Nacho Umbert — Familia

Si no existiera Nacho Umbert habría que inventarlo. Su debut en solitario en 2010 con Ay… supuso una alegría a quienes le habíamos conocido como líder de Paperhouse, aquella banda barcelonesa de slowcore cuyo único álbum, Adiós, lo grabó con Kramer en Nueva York. Hace cuatro años lanzó No os creáis ni la mitad y el barcelonés acabó por entusiasmarnos. No importa que desde entonces casi no hubiéramos tenido noticias suyas, el lanzamiento de Familia le supone el crédito suficiente como para considerarlo uno de los discos nacionales de 2015.

Familia, canciones embebidas de realismo mágico y costumbrismo

Y esta afirmación no me parece una exageración. Ni mucho menos. Nacho Umbert, que ahora firma sin la coletilla de La Compañía aunque su escudero sigue siendo Raül Refree, se las ha arreglado para componer nueva canciones embebidas de ese realismo mágico, ese costumbrismo, que ya aparecía en sus anteriores entregas.

El tándem Umbert-Refree han dado forma a un material delicado, que parece haber sido elaborado a media luz, en esos atardeceres de otoño-invierno cuando a las siete ya es de noche cerrada. Puro pop lo-fi artesanal.

Acaso el single de adelanto, ‘Luz artificial’, que es lo más refulgente del conjunto, podría dar una idea equivocada de lo que nos encontraremos en el interior de este disco publicado en un bonito digipak por Fina Estampa.

En esta ocasión Nacho Umbert ha acudido a historias familiares para elaborar unas letras que en su mayoría a mí me recuerdan a una época en blanco y negro. Historias cercanas como la que glosa esa flechazo protagonizada por su hermana Elena y su compañero de trabajo Luís, que lo dejaron todo por amor, y algo lejanas, mitificadas para la ocasión, como la de Barbarroja, un homenaje a su bisabuelo pelirrojo que estuvo en la Guerra de Cuba.

-------

#### DESCRIPCIÓN DEL EJERCICIO:
Prosigue la reseña del disco Familia de Nacho Umbert a continuación de su última frase.

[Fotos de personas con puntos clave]
-------

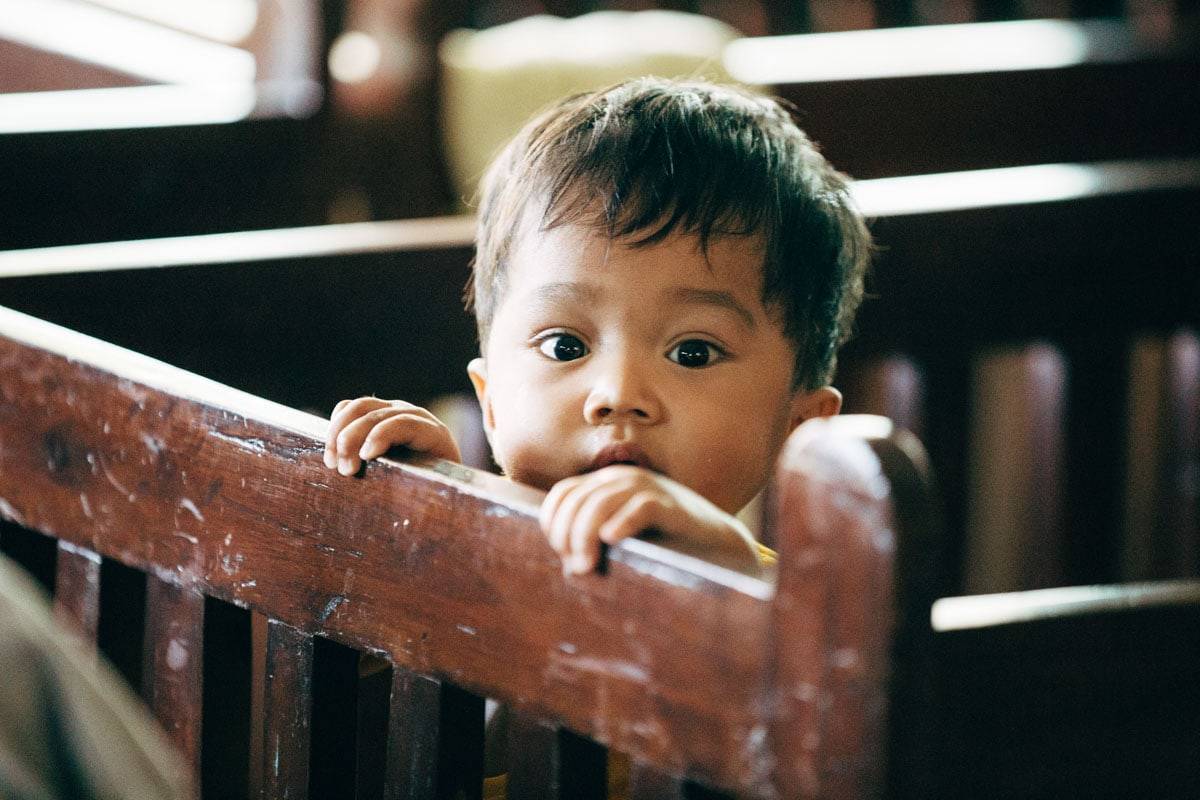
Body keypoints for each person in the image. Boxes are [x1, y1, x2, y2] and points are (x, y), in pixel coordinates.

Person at [323, 76, 870, 578]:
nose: (618, 396)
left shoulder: (794, 613)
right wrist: (427, 516)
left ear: (798, 432)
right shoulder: (464, 555)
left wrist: (724, 576)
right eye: (565, 346)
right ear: (490, 405)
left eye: (694, 353)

-------

#### RESPUESTA ESCRITA:
Este épico tema es otro de los hallazgos de Familia, un álbum que, en mi caso, no ha dejado de sonar en casa los dos últimos meses y a cada escucha descubres algún detalle nuevo.

Puro pop lo-fi artesanal

‘Que lo sepa Cary Grant’ era ya conocía de los que habían tenido la suerte de ver a Nacho Umbert en directo. Se trata de un homenaje a su madre fallecida, amante del cine, glosando una escena clásica de Con la muerte en los talones.

Como contador de historias no tiene precio. Nos transporta a su pasado slowcore con esas guitarras planeadoras en ‘Santa Inquisición’, subiendo por momentos la intensidad de un disco en el que no hay sobresaltos.

9.1/10

Luego están esos jitazos, como nos gusta llamarlos en Hipersónica, que son ‘Sudamericano’, en el que encontramos una alusión al frustado fichaje de Di Stefano por el FC Barcelona, y ‘Kodachrome’, donde escuchamos bajo un colchón de guitarras acústicas y electrónica gloriosas frases como “hordas de turistas fotomaníacos esperando un orgasmo que llegará con la puesta del sol”. Hay que seguir queriendo a Nacho Umbert, un secreto a voces que no ha perdido la inocencia.